Hint: The chemical formula given i.e. \[{H_2}{O_2}\] in the question is Hydrogen peroxide. We should know about the properties of hydrogen peroxide. It is a strong oxidizer as well as a reducing agent. It can behave as oxidizing as well as reducing agent in both acidic and alkaline medium.

Complete answer:
In this question, first we need to calculate the weight of hydrogen peroxide, \[{H_2}{O_2}\].
According to the given question, the equivalent of hydrogen peroxide is equal to the equivalent of Potassium permanganate, \[KMn{O_4}\] . We know that in acidic medium, \[KMn{O_4}\] undergoes reduction and gets reduced to \[Mn{O_4}^ - \]. The value of n- factor is \[5\]
So, equivalent of \[Mn{O_4}^ - \]= equivalent of \[{H_2}{O_2}\]
Equivalent = \[normality\, \times \,volume\]
Also, normality = \[Molarity\, \times \,n\,factor\]
It is given that molarity = \[\dfrac{1}{5}\]
Equivalent of \[KMn{O_4}\]= \[\dfrac{1}{5} \times 5 \times \dfrac{{10}}{{1000}}\]….(I)
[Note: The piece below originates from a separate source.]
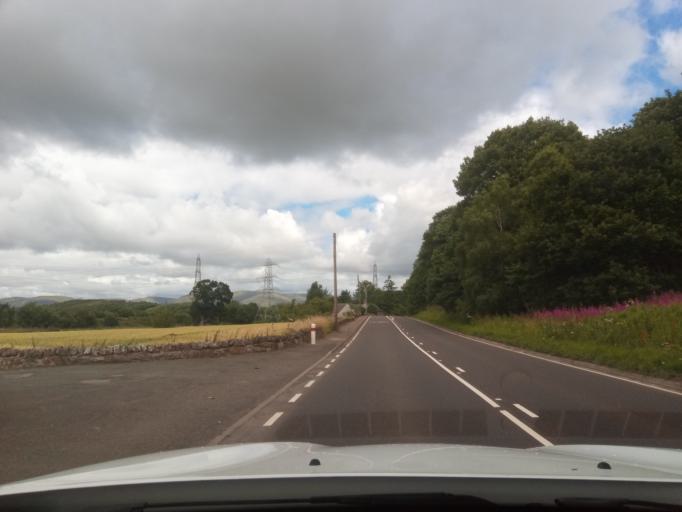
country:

Also, we know that equivalent = \[no.\,of\,moles\,\, \times \,\,n\,factor\]
The n- factor of \[{H_2}{O_2}\]= \[2\]
 Equivalent of \[{H_2}{O_2}\] = \[no.\,of\,moles\,\, \times \,\,n\,factor\]
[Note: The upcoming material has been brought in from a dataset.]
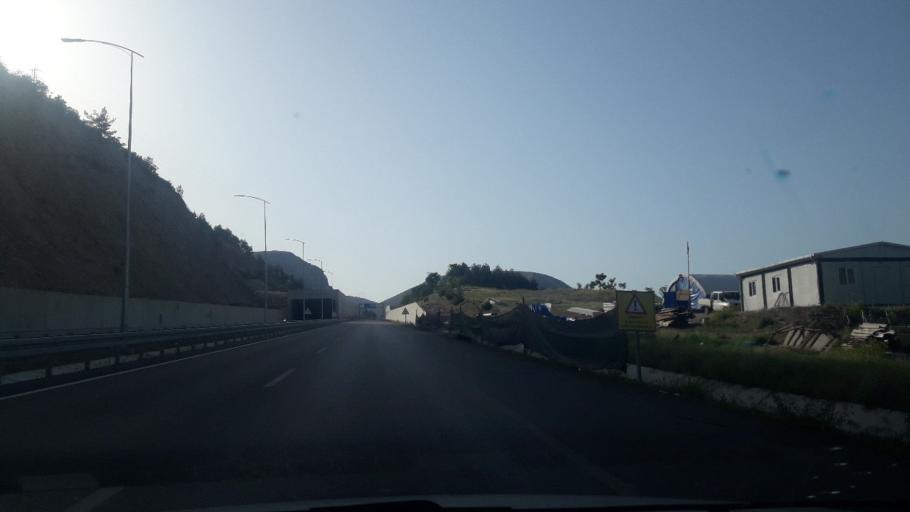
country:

Equivalent of \[{H_2}{O_2}\] = \[no.\,of\,moles\,of\,{H_2}{O_2}\,\, \times \,\,2\]….(II)
Now, Equivalent of \[Mn{O_4}^ - \]= equivalent of \[{H_2}{O_2}\]….(III)
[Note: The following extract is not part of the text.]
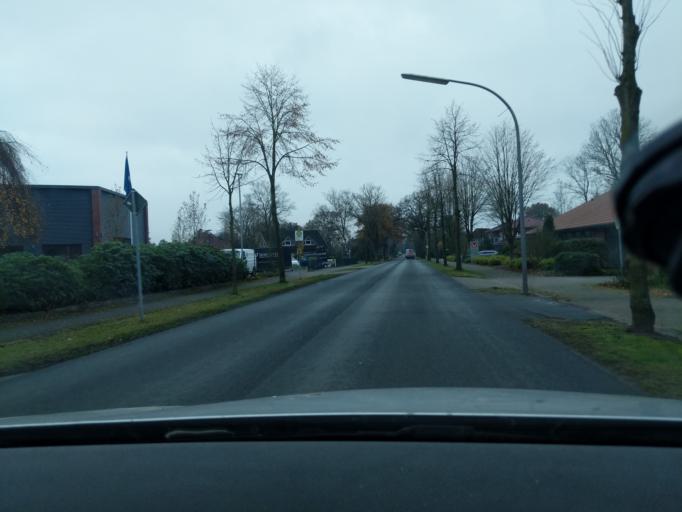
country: DE
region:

Put the value of (I), (II) in (III)
We get,
\[\dfrac{1}{5} \times 5 \times \dfrac{{10}}{{1000}}\]= \[no.\,of\,moles\,of\,{H_2}{O_2}\,\, \times \,\,2\]
No. of moles of \[{H_2}{O_2}\] = \[\dfrac{1}{{200}}\]….(IV)
Now, we also know that Number of moles = \[\dfrac{{Given\,\,weight}}{{Molar\,mass}}\]
No. of moles of \[{H_2}{O_2}\]= \[\dfrac{{Given\,\,weight}}{{34}}\]
Put No. of moles in equation (IV)
We get,
\[\dfrac{{Given\,\,weight}}{{34}}\, = \dfrac{1}{{200}}\]
Given weight of \[{H_2}{O_2}\]= \[\dfrac{{34}}{{200}}g\]
We can write it as
Mass of \[100\% \]\[{H_2}{O_2}\] required = \[\dfrac{{34}}{{200}}g\]
It is given that the purity of \[{H_2}{O_2}\] in a given sample is \[85\% \].
Mass of \[85\% \]\[{H_2}{O_2}\] required = \[\dfrac{{34}}{{200}} \times \dfrac{{100}}{{85}}\]
Mass of \[85\% \]\[{H_2}{O_2}\] required = \[0.2g\]

The correct answer is option (B).

Note:
You need to remember the formula used in this question i.e. Equivalence is the product of normality and volume. Normality is defined as the product of molarity and n- factor. Also, Number of moles of a substance is the ratio of its given weight and its molar mass.